かつて江戸時代のお祭りで各町が神輿を担いで練り歩き、その出来栄えを町人がジャッジするという文化があったらしい。しかし、そこには審判がいなかった。
なぜか?価値観が共有されていて、ほとんどの場合、満場一致で勝ち負けが町人全体で決定可能だったからだ。要するに、全ての町人が神輿の評価に関してはエキスパートだったから成り立っている。
専門家とは、各領域ごと、つまり社会全体からある程度切り離されたモーダルの内部に精通した人々のことだ。モーダル内部では当たり前のことが、外部では当たり前ではない。
予定調和的なモーダルへの介入は、システムにモーダルを取り込み、利用するような仕草になることもある。(科学は戦争に利用され、資本主義に利用され、本来の可能性や意義と尊厳を見失う。)
シリコンバレーがディセントラライズドの夢に浮かされるのも、こうしたシステムにうんざりしているからだろう。
より可能性に開かれた世界を作るには何ができるだろうか。
愛し合う人々の間の素敵な時間や逆に喧嘩の理由や、大切にしているものは、外から観てみると訳がわからない。

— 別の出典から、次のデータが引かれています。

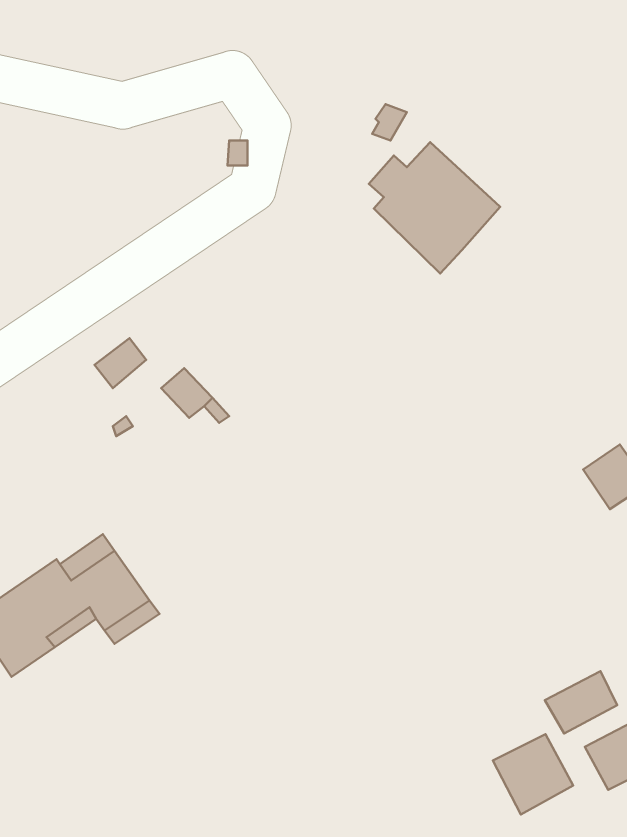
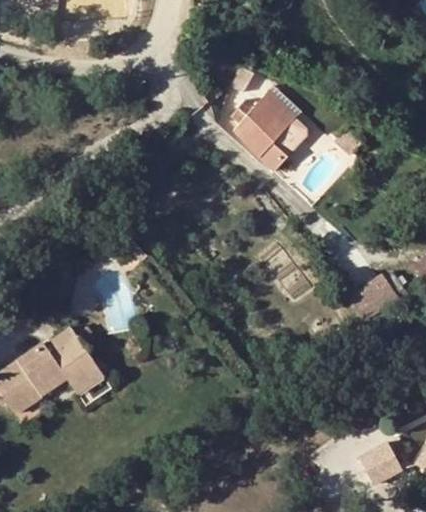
building: [545,671,617,733] -> none
building: [493,734,573,814] -> none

あまりにも退屈な理由で喧嘩をしているように見えるし、支離滅裂な理由で愛し合っていたりする。
それは外側にいる私たちには理解不可能なことだからだ。
もっともらしい説明をしようとすると、却って馬鹿らしい言葉しか生まれないが、それを魔に受けてしまうのは危ない。
当事者にしかわからない価値がそこにはあるからだ。
だからこそ、マトリックスに対して、愛する二人は混乱を与えることができた。
マトリックスを超える価値とは、誰もがシステムを離れるべきだという単純なことではないのかもしれない。
それではカオスしか生まれない。過酷な世界に身をおく必要などないと思う人もいるだろう。
ただし、誰もがシステムには外側があることを理解し、それぞれにモーダルを持ち、与えられた世界を変えていくこと。
抑圧された状態を当たり前として受け入れないことだろう。
マトリックスではバグだと軽んじられるデジャヴュ、つまりモーダルで形成されるような物語を、ミームを、価値観を、あるいは愛を、いまこの時を生きる自分の身体を通し、行為や動きによって見つけ直し、受け継ぎ、マトリックスに対して表現すること。なのかもしれない。
余談だが、マトリックスシリーズの監督であるウォシャウスキー姉妹は、二人ともトランスジェンダーであり、二人とも性転換手術を経ている。(ラナ・ウォシャウスキーは元ローレンス・ウォシャウスキー、リリー・ウォシャウスキーは元アンドリュー・ポール・ウォシャウスキー)
3部作は、トランスとしての自己というテーマが通奏低音として流れている。
しかし、視聴者側としてはもっと広い意味での「システムにハマらない、抑圧された人々」の物語として受け止めることができる、どちらにしても素晴らしい作品だと思う。